I’ve written before about my inherent distrust of movies that claim to be based on true events and real people. In the case of I Love You Phillip Morris, I sincerely hope that the facts were simply embellished and turned into a really awful screenplay. I’d like to think that, in real life, Phillip Morris would have called Steven Russell on his shit early on and not just been the naïve twink who acts (and runs) like an ignorant quarterback’s impression of queers. Can two people be in a serious relationship for this long and really have no idea of who they’re committed to?

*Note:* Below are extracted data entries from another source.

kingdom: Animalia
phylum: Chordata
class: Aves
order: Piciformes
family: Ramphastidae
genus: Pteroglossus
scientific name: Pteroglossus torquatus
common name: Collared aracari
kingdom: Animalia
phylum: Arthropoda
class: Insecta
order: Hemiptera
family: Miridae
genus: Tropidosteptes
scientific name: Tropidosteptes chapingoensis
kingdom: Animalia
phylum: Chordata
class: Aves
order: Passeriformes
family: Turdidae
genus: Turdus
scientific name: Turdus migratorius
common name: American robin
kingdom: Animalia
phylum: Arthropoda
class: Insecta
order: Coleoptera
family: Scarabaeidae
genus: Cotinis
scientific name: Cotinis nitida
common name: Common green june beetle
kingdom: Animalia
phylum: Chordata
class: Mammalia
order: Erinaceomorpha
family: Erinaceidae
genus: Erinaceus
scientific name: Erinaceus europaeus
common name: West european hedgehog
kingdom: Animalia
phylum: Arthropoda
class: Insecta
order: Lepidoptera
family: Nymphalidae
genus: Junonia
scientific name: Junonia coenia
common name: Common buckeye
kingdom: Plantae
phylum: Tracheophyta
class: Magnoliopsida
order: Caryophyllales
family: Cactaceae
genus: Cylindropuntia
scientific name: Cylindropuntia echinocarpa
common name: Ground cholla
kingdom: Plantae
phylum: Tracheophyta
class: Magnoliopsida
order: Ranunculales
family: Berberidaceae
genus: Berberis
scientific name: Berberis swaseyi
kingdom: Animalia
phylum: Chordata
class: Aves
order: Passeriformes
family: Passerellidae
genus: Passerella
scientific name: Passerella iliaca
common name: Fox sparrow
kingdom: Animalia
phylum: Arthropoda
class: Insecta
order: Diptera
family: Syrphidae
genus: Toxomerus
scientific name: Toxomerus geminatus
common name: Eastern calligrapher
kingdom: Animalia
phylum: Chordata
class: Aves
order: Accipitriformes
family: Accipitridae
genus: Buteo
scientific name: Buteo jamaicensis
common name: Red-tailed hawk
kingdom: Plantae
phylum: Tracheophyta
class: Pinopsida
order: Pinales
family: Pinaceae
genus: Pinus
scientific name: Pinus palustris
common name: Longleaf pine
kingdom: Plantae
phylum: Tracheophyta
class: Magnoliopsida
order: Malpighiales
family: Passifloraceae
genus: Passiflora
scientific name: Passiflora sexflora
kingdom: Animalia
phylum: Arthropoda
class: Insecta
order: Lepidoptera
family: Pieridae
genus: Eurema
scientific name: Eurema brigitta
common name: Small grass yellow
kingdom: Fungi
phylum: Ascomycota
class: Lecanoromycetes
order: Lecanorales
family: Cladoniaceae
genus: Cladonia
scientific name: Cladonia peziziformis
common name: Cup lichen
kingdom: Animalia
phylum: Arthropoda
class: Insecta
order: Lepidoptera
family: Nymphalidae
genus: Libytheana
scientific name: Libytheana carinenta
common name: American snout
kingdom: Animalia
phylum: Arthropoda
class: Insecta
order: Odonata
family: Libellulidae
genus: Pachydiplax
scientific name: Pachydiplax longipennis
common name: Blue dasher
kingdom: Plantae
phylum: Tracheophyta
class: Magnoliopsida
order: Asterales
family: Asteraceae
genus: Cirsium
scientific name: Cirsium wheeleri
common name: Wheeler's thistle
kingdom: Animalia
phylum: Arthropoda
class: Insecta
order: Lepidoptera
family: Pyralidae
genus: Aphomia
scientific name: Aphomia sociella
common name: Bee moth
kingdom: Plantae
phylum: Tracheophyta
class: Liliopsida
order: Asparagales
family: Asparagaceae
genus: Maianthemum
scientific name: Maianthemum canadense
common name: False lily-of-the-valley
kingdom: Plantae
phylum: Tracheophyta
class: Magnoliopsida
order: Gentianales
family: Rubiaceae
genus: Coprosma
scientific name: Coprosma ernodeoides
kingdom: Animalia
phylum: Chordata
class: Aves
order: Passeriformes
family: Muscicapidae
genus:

I suppose so, but in order to make that compelling, you need to really peel back the onion, and not just shrug it off with a “let’s move on to the next kooky prison break” attitude.
It’s entertainment like this that perpetuates the stereotypes of gays in our society, and which will likely be looked back upon in fifty years in much the same way as Amos & Andy is today. Sure, it’s a love story, but it’s a love story between a person who is totally unlovable and another who’s a cypher, an idea of a person whose importance as a vehicle of redemption overshadows any human qualities whatsoever.
The people behind I Love You Phillip Morris may not be homophobic, but their film most definitely is.